WHAT IS BEING ASKED - Could you change "locality" to "site" throughout the lines between the one holding "name author: Gilg" and the one holding "collectors: M. S. Clemens", inclusive, and give back only those lines with nothing else altered?

RECORD EXCERPTS -
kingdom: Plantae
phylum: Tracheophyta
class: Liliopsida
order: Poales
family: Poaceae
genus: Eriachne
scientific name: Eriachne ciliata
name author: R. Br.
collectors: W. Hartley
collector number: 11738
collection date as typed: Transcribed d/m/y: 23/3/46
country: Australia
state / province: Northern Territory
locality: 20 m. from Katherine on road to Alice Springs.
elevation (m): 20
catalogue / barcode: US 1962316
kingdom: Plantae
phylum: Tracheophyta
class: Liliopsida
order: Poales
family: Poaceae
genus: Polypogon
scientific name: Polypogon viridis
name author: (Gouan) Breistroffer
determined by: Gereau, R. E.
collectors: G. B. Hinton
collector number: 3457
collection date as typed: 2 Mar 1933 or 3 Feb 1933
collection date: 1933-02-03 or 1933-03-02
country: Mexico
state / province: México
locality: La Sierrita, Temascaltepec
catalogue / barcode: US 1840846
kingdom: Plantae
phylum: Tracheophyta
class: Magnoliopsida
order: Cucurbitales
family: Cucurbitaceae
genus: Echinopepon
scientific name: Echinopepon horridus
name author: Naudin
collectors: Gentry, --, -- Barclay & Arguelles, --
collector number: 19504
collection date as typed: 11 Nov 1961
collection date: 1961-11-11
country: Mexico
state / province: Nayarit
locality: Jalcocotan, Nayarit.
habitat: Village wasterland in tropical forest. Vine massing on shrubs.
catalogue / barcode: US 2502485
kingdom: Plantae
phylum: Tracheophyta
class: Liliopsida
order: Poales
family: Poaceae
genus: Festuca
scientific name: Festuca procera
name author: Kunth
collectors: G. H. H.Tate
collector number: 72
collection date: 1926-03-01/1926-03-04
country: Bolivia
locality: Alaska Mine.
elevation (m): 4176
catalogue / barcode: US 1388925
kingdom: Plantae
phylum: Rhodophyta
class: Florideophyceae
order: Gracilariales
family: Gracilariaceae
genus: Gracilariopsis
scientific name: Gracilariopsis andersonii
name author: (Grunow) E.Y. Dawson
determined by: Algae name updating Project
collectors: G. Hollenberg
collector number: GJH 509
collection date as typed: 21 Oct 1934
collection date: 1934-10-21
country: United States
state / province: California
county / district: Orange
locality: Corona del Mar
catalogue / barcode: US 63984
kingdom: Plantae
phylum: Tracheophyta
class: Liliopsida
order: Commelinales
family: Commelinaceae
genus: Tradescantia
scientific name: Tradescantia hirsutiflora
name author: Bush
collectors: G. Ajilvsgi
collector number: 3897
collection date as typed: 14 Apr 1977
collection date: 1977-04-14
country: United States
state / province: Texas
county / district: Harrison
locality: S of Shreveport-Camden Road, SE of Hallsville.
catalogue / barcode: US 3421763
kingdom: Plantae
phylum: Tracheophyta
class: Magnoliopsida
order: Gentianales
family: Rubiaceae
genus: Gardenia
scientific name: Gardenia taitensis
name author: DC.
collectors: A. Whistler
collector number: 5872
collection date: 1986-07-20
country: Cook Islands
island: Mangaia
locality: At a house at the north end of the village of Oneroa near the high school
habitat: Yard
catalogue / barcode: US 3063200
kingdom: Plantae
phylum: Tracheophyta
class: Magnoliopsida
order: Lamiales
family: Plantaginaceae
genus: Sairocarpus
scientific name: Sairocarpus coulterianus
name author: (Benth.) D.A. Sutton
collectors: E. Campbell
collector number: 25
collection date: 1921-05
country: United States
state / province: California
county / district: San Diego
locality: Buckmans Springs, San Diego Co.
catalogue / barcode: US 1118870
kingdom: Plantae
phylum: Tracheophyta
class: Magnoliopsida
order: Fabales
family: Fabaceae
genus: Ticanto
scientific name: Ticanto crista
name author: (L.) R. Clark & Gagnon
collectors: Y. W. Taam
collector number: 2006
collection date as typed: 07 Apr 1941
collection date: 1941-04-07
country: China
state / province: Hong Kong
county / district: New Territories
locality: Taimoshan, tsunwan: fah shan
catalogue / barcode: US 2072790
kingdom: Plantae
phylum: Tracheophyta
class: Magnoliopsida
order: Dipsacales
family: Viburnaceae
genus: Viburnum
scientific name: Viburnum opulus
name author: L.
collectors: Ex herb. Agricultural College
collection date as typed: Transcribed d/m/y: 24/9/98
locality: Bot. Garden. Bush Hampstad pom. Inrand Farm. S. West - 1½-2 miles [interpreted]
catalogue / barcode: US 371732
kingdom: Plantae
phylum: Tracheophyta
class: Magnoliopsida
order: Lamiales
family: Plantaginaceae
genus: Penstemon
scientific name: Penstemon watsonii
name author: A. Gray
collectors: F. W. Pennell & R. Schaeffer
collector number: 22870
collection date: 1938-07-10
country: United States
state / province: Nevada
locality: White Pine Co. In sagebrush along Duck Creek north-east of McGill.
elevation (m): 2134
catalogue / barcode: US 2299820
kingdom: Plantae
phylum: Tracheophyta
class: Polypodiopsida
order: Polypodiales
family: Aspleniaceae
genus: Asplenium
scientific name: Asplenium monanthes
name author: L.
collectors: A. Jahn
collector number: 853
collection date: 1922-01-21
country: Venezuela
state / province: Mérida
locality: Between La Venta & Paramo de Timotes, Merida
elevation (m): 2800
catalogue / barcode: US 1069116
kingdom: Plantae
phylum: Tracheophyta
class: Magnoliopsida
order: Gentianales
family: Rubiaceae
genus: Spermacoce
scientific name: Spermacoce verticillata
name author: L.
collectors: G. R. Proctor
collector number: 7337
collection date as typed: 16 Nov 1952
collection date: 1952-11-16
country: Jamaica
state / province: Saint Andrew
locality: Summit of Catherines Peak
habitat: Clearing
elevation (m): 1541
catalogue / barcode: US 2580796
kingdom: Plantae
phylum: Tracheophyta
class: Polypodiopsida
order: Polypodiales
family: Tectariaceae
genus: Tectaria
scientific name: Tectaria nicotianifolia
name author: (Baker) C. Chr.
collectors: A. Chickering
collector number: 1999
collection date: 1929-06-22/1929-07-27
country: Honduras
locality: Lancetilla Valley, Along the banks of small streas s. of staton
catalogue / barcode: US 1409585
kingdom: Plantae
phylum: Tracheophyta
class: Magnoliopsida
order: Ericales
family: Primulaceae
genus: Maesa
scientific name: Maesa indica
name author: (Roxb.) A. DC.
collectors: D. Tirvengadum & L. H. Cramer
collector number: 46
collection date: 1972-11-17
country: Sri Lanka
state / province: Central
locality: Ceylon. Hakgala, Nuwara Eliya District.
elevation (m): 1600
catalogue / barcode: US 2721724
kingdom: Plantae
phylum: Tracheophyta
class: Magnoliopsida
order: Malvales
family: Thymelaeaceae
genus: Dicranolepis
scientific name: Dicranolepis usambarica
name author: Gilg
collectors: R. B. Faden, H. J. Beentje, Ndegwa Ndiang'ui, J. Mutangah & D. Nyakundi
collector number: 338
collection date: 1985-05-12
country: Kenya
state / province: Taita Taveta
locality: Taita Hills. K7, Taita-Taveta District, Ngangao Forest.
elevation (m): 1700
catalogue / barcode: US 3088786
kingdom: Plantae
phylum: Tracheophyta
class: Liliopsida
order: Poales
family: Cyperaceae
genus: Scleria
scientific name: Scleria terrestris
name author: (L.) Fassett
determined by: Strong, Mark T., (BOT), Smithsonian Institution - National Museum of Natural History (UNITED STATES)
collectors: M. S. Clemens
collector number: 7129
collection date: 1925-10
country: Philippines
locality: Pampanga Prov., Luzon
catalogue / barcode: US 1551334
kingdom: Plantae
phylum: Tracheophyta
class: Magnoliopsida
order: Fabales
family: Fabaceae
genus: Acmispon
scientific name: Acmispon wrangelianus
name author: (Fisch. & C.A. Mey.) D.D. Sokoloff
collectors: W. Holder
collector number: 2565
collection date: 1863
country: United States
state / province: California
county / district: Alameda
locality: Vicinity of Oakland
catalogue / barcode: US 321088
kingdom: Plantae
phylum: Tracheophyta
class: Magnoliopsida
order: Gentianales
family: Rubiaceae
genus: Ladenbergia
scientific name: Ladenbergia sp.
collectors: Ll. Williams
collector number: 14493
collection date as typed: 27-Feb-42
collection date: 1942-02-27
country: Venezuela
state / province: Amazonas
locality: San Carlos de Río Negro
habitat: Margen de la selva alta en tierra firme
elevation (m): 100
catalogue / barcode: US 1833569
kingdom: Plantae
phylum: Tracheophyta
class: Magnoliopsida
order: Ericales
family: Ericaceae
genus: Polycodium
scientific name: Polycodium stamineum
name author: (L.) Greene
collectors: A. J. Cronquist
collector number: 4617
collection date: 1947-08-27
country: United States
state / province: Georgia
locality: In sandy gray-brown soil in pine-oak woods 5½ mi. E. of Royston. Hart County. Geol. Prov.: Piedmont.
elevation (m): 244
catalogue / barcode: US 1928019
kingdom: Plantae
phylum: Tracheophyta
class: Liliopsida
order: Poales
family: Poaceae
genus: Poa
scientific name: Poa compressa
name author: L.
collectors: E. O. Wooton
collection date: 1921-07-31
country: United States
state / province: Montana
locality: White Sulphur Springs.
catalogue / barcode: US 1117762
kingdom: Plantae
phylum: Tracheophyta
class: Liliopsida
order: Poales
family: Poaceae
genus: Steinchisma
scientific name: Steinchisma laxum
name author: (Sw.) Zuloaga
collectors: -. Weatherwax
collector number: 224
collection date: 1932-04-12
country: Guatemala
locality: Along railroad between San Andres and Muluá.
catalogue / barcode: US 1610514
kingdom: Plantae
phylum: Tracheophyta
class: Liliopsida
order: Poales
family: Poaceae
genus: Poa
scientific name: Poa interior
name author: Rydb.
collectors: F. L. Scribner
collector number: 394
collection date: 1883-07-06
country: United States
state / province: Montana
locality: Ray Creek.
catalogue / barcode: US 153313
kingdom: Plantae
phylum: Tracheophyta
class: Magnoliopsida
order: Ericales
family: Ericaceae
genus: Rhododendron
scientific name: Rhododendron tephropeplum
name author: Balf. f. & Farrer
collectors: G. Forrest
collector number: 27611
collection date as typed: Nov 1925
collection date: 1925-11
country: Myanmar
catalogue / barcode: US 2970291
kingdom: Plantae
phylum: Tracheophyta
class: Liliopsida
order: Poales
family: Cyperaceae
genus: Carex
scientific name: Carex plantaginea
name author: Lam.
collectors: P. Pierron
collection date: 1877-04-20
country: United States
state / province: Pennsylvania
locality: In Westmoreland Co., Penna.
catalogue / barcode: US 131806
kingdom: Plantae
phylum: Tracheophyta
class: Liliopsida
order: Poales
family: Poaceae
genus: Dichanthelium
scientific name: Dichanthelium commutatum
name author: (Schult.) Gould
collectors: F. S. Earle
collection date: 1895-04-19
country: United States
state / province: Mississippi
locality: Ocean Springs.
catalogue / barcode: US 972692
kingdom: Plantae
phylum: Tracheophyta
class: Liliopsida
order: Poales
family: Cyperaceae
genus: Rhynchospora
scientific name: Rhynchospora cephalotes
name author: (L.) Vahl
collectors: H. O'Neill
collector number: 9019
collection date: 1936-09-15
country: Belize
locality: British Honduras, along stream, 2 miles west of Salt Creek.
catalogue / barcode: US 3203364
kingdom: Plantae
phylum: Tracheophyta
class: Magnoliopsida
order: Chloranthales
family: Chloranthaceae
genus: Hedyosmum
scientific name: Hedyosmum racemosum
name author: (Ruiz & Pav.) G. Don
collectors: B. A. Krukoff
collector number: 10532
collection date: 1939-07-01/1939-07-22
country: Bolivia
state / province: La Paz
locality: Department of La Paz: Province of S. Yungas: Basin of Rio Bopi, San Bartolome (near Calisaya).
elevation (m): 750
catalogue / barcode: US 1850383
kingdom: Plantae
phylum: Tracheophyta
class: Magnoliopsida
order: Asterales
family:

EXERCISE ANSWER -
name author: Gilg
collectors: R. B. Faden, H. J. Beentje, Ndegwa Ndiang'ui, J. Mutangah & D. Nyakundi
collector number: 338
collection date: 1985-05-12
country: Kenya
state / province: Taita Taveta
site: Taita Hills. K7, Taita-Taveta District, Ngangao Forest.
elevation (m): 1700
catalogue / barcode: US 3088786
kingdom: Plantae
phylum: Tracheophyta
class: Liliopsida
order: Poales
family: Cyperaceae
genus: Scleria
scientific name: Scleria terrestris
name author: (L.) Fassett
determined by: Strong, Mark T., (BOT), Smithsonian Institution - National Museum of Natural History (UNITED STATES)
collectors: M. S. Clemens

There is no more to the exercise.